*** SOURCE MATERIAL

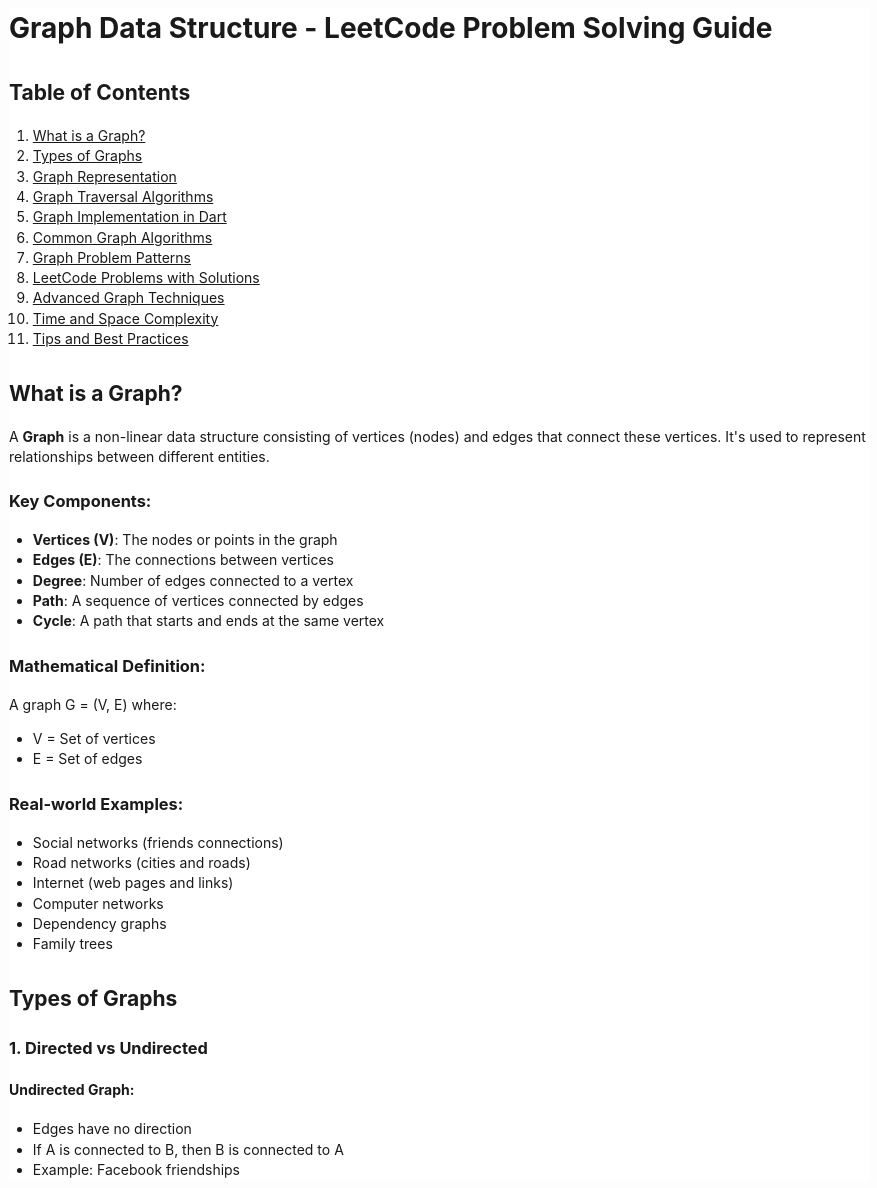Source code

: # Graph Data Structure - LeetCode Problem Solving Guide

## Table of Contents
1. [What is a Graph?](#what-is-a-graph)
2. [Types of Graphs](#types-of-graphs)
3. [Graph Representation](#graph-representation)
4. [Graph Traversal Algorithms](#graph-traversal-algorithms)
5. [Graph Implementation in Dart](#graph-implementation-in-dart)
6. [Common Graph Algorithms](#common-graph-algorithms)
7. [Graph Problem Patterns](#graph-problem-patterns)
8. [LeetCode Problems with Solutions](#leetcode-problems-with-solutions)
9. [Advanced Graph Techniques](#advanced-graph-techniques)
10. [Time and Space Complexity](#time-and-space-complexity)
11. [Tips and Best Practices](#tips-and-best-practices)

## What is a Graph?

A **Graph** is a non-linear data structure consisting of vertices (nodes) and edges that connect these vertices. It's used to represent relationships between different entities.

### Key Components:
- **Vertices (V)**: The nodes or points in the graph
- **Edges (E)**: The connections between vertices
- **Degree**: Number of edges connected to a vertex
- **Path**: A sequence of vertices connected by edges
- **Cycle**: A path that starts and ends at the same vertex

### Mathematical Definition:
A graph G = (V, E) where:
- V = Set of vertices
- E = Set of edges

### Real-world Examples:
- Social networks (friends connections)
- Road networks (cities and roads)
- Internet (web pages and links)
- Computer networks
- Dependency graphs
- Family trees

## Types of Graphs

### 1. **Directed vs Undirected**

#### Undirected Graph:
- Edges have no direction
- If A is connected to B, then B is connected to A
- Example: Facebook friendships
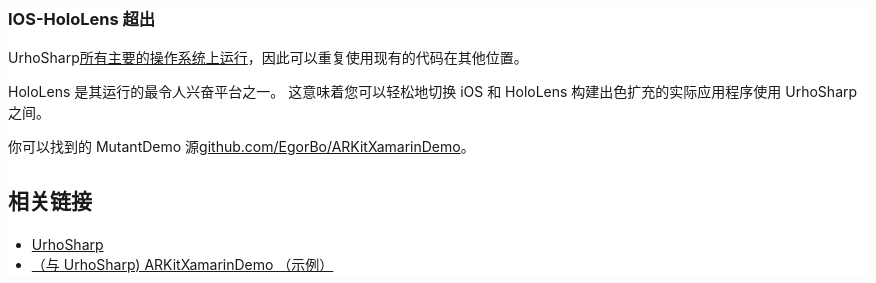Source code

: 
### <a name="beyond-ios---hololens"></a>IOS-HoloLens 超出

UrhoSharp[所有主要的操作系统上运行](~/graphics-games/urhosharp/platform/index.md)，因此可以重复使用现有的代码在其他位置。

HoloLens 是其运行的最令人兴奋平台之一。   这意味着您可以轻松地切换 iOS 和 HoloLens 构建出色扩充的实际应用程序使用 UrhoSharp 之间。

你可以找到的 MutantDemo 源[github.com/EgorBo/ARKitXamarinDemo](https://github.com/EgorBo/ARKitXamarinDemo)。


## <a name="related-links"></a>相关链接

- [UrhoSharp](~/graphics-games/urhosharp/index.md)
- [（与 UrhoSharp) ARKitXamarinDemo （示例）](https://github.com/EgorBo/ARKitXamarinDemo)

******

Line by line, retype the records above exactly, minus the images.

Source code

: # Graph Data Structure - LeetCode Problem Solving Guide

## Table of Contents
1. [What is a Graph?](#what-is-a-graph)
2. [Types of Graphs](#types-of-graphs)
3. [Graph Representation](#graph-representation)
4. [Graph Traversal Algorithms](#graph-traversal-algorithms)
5. [Graph Implementation in Dart](#graph-implementation-in-dart)
6. [Common Graph Algorithms](#common-graph-algorithms)
7. [Graph Problem Patterns](#graph-problem-patterns)
8. [LeetCode Problems with Solutions](#leetcode-problems-with-solutions)
9. [Advanced Graph Techniques](#advanced-graph-techniques)
10. [Time and Space Complexity](#time-and-space-complexity)
11. [Tips and Best Practices](#tips-and-best-practices)

## What is a Graph?

A **Graph** is a non-linear data structure consisting of vertices (nodes) and edges that connect these vertices. It's used to represent relationships between different entities.

### Key Components:
- **Vertices (V)**: The nodes or points in the graph
- **Edges (E)**: The connections between vertices
- **Degree**: Number of edges connected to a vertex
- **Path**: A sequence of vertices connected by edges
- **Cycle**: A path that starts and ends at the same vertex

### Mathematical Definition:
A graph G = (V, E) where:
- V = Set of vertices
- E = Set of edges

### Real-world Examples:
- Social networks (friends connections)
- Road networks (cities and roads)
- Internet (web pages and links)
- Computer networks
- Dependency graphs
- Family trees

## Types of Graphs

### 1. **Directed vs Undirected**

#### Undirected Graph:
- Edges have no direction
- If A is connected to B, then B is connected to A
- Example: Facebook friendships
Source code

: 
### <a name="beyond-ios---hololens"></a>IOS-HoloLens 超出

UrhoSharp[所有主要的操作系统上运行](~/graphics-games/urhosharp/platform/index.md)，因此可以重复使用现有的代码在其他位置。

HoloLens 是其运行的最令人兴奋平台之一。   这意味着您可以轻松地切换 iOS 和 HoloLens 构建出色扩充的实际应用程序使用 UrhoSharp 之间。

你可以找到的 MutantDemo 源[github.com/EgorBo/ARKitXamarinDemo](https://github.com/EgorBo/ARKitXamarinDemo)。


## <a name="related-links"></a>相关链接

- [UrhoSharp](~/graphics-games/urhosharp/index.md)
- [（与 UrhoSharp) ARKitXamarinDemo （示例）](https://github.com/EgorBo/ARKitXamarinDemo)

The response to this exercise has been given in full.